**AIM OF THE TASK:**
Gather every line of the listing below that contains the word "ними".

*** GIVEN RECORDS ***

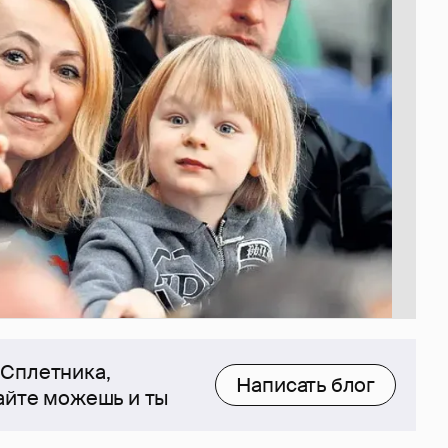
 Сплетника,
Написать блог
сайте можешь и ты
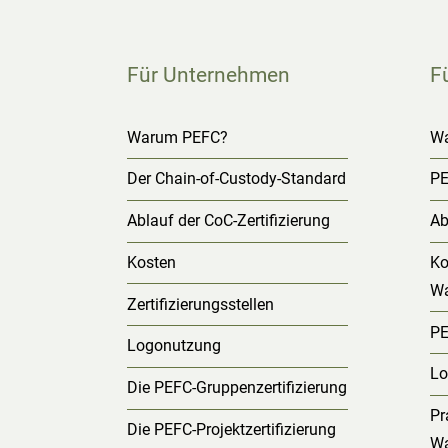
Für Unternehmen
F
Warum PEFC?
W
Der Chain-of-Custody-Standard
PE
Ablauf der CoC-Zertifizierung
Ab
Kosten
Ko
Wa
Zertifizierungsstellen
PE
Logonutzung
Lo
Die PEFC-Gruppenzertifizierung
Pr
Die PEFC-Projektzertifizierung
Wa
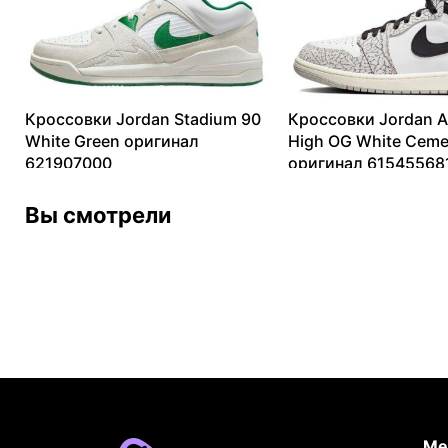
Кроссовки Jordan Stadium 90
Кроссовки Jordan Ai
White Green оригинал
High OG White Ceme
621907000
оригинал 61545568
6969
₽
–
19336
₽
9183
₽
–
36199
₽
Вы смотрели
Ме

***
*** GIVEN RECORDS ***

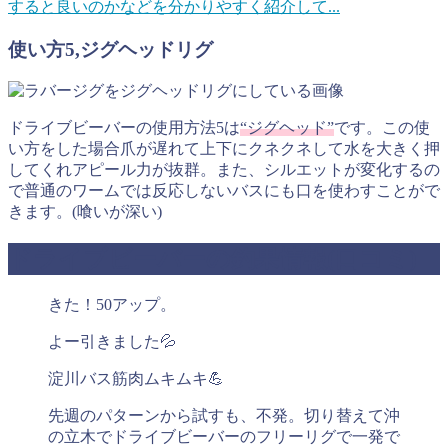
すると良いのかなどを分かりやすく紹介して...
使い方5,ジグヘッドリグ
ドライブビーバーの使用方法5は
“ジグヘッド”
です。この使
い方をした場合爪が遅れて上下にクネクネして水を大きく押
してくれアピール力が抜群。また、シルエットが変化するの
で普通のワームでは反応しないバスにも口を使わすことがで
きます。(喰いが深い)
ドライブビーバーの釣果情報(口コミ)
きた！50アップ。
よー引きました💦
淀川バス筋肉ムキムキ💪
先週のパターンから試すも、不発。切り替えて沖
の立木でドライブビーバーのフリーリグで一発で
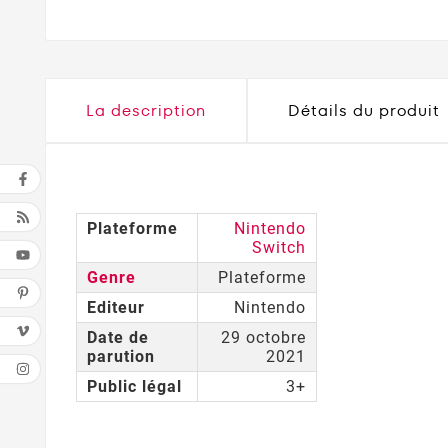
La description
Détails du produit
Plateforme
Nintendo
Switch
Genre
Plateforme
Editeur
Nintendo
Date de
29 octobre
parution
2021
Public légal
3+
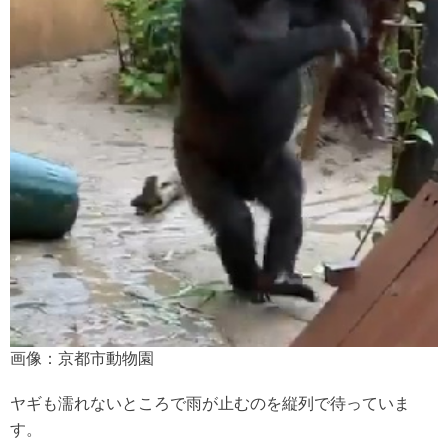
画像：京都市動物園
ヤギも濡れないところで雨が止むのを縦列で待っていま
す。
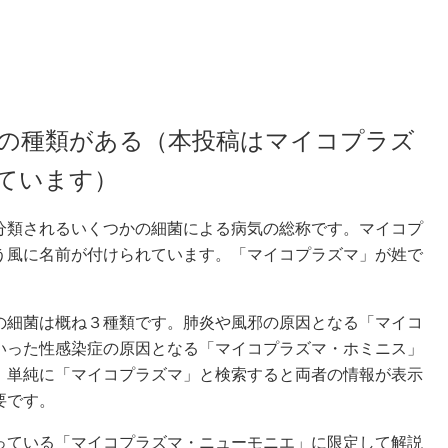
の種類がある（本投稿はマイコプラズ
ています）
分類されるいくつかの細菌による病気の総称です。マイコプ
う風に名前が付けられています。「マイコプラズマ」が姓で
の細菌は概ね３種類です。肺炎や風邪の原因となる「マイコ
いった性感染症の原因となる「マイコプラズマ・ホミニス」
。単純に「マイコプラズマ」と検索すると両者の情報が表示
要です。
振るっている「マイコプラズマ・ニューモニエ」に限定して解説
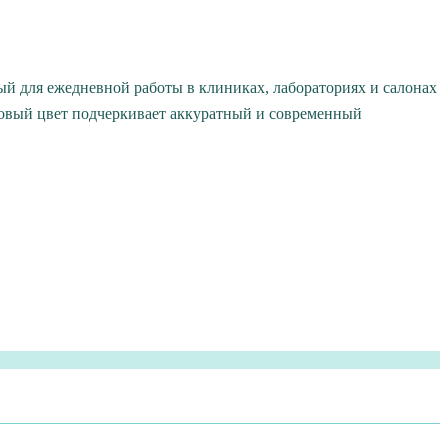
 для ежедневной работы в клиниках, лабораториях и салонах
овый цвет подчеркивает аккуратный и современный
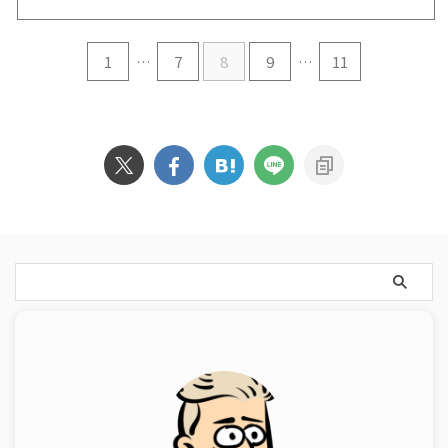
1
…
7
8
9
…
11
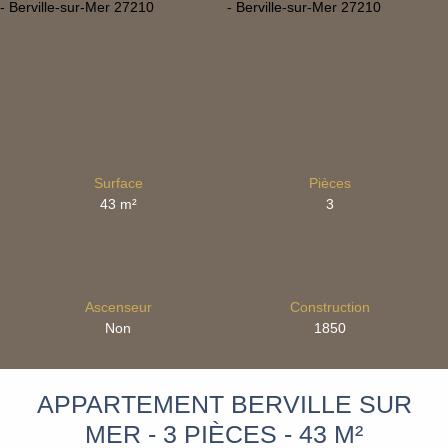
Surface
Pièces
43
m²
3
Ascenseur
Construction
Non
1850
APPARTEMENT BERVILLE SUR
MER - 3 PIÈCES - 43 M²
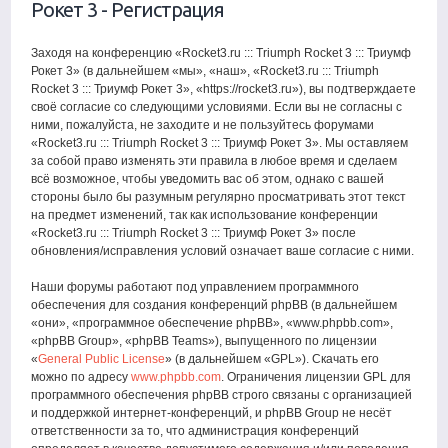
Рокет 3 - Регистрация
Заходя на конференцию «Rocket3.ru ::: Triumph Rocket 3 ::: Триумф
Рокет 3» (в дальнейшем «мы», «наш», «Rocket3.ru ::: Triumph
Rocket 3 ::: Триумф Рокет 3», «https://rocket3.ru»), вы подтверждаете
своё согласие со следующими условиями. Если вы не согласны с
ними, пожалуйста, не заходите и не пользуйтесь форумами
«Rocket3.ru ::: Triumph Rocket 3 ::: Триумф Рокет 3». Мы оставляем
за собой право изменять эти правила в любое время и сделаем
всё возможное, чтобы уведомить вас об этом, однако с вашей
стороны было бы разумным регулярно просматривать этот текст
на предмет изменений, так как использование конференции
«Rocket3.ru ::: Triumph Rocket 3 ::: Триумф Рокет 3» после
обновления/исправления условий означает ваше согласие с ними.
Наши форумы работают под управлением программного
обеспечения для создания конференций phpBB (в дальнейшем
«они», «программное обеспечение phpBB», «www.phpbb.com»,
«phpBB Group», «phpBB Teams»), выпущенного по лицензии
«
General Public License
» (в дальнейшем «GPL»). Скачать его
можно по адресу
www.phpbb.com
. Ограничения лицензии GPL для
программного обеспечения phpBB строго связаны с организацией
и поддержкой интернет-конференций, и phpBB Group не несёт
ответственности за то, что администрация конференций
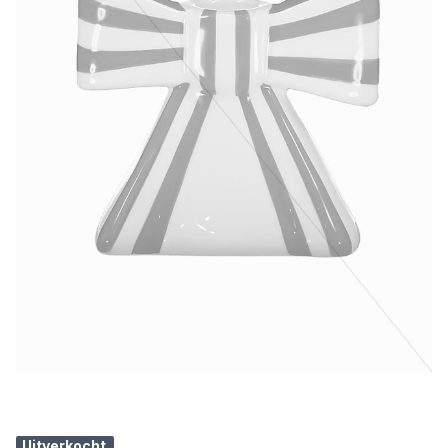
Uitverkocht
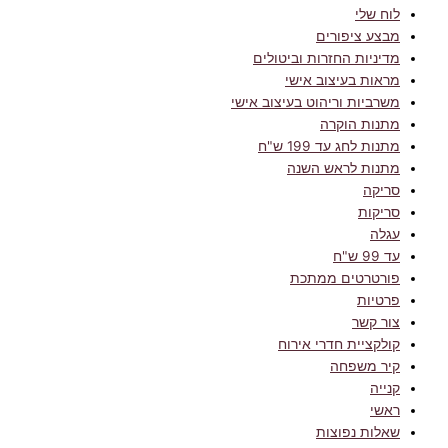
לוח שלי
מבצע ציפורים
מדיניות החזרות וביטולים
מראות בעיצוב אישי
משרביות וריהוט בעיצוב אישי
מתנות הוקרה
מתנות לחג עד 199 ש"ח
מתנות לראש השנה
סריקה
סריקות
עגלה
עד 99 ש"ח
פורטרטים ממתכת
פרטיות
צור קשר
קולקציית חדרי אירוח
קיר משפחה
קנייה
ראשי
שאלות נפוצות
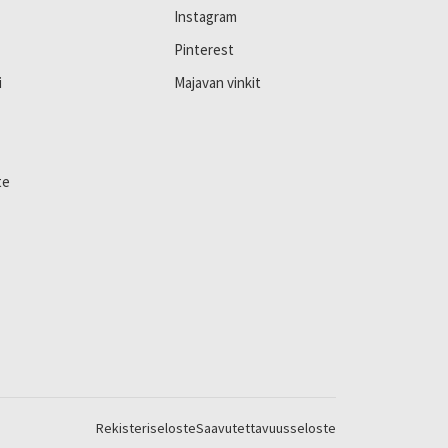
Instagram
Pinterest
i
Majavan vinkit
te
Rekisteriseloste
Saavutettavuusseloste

***

**TASK RESULT:**
ними, пожалуйста, не заходите и не пользуйтесь форумами
обновления/исправления условий означает ваше согласие с ними.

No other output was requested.